To be kept in strict solitary confinement, and to be closely watched and guarded.
Beneath these lines was written in another hand: “See note above—nothing can be done.” He compared the writing in the bracket with the writing of the certificate placed beneath Morrel’s petition, and discovered that the note in the bracket was the same writing as the certificate—that is to say, was in Villefort’s handwriting. As to the note which accompanied this, the Englishman understood that it might have been added by some inspector who had taken a momentary interest in Dantes’ situation, but who had, from the remarks we have quoted, found it impossible to give any effect to the interest he had felt.
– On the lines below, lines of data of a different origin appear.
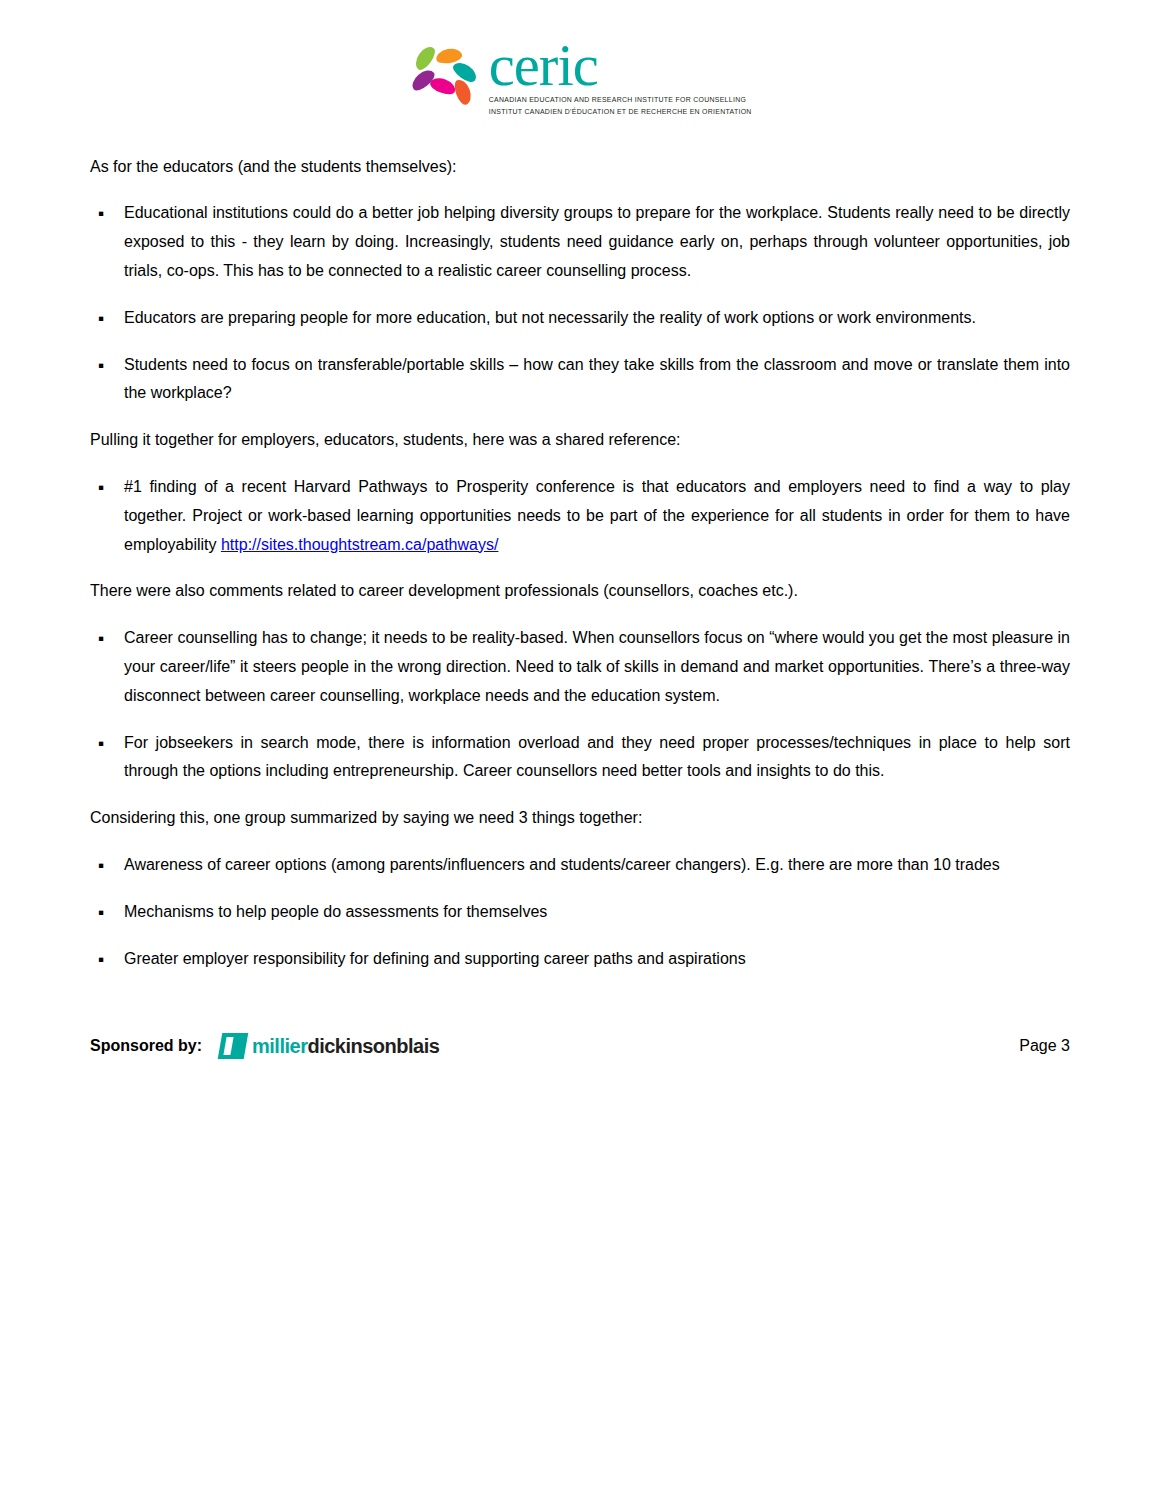ceric
CANADIAN EDUCATION AND RESEARCH INSTITUTE FOR COUNSELLING
INSTITUT CANADIEN D'ÉDUCATION ET DE RECHERCHE EN ORIENTATION
As for the educators (and the students themselves):
Educational institutions could do a better job helping diversity groups to prepare for the workplace. Students really need to be directly exposed to this - they learn by doing. Increasingly, students need guidance early on, perhaps through volunteer opportunities, job trials, co-ops. This has to be connected to a realistic career counselling process.
Educators are preparing people for more education, but not necessarily the reality of work options or work environments.
Students need to focus on transferable/portable skills – how can they take skills from the classroom and move or translate them into the workplace?
Pulling it together for employers, educators, students, here was a shared reference:
#1 finding of a recent Harvard Pathways to Prosperity conference is that educators and employers need to find a way to play together. Project or work-based learning opportunities needs to be part of the experience for all students in order for them to have employability http://sites.thoughtstream.ca/pathways/
There were also comments related to career development professionals (counsellors, coaches etc.).
Career counselling has to change; it needs to be reality-based. When counsellors focus on “where would you get the most pleasure in your career/life” it steers people in the wrong direction. Need to talk of skills in demand and market opportunities. There’s a three-way disconnect between career counselling, workplace needs and the education system.
For jobseekers in search mode, there is information overload and they need proper processes/techniques in place to help sort through the options including entrepreneurship. Career counsellors need better tools and insights to do this.
Considering this, one group summarized by saying we need 3 things together:
Awareness of career options (among parents/influencers and students/career changers). E.g. there are more than 10 trades
Mechanisms to help people do assessments for themselves
Greater employer responsibility for defining and supporting career paths and aspirations
Sponsored by: millier dickinsonblais
Page 3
As we have said, the inspector, from discretion, and that he might not disturb the Abbe Faria’s pupil in his researches, had seated himself in a corner, and was reading Le Drapeau Blanc. He did not see the Englishman fold up and place in his pocket the accusation written by Danglars under the arbor of La Reserve, and which had the postmark, “Marseilles, 27th Feb., delivery 6 o’clock, P.M.” But it must be said that if he had seen it, he attached so little importance to this scrap of paper, and so much importance to his two hundred thousand francs, that he would not have opposed whatever the Englishman might do, however irregular it might be.
“Thanks,” said the latter, closing the register with a slam, “I have all I want; now it is for me to perform my promise. Give me a simple assignment of your debt; acknowledge therein the receipt of the cash, and I will hand you over the money.” He rose, gave his seat to M. de Boville, who took it without ceremony, and quickly drew up the required assignment, while the Englishman counted out the bank–notes on the other side of the desk.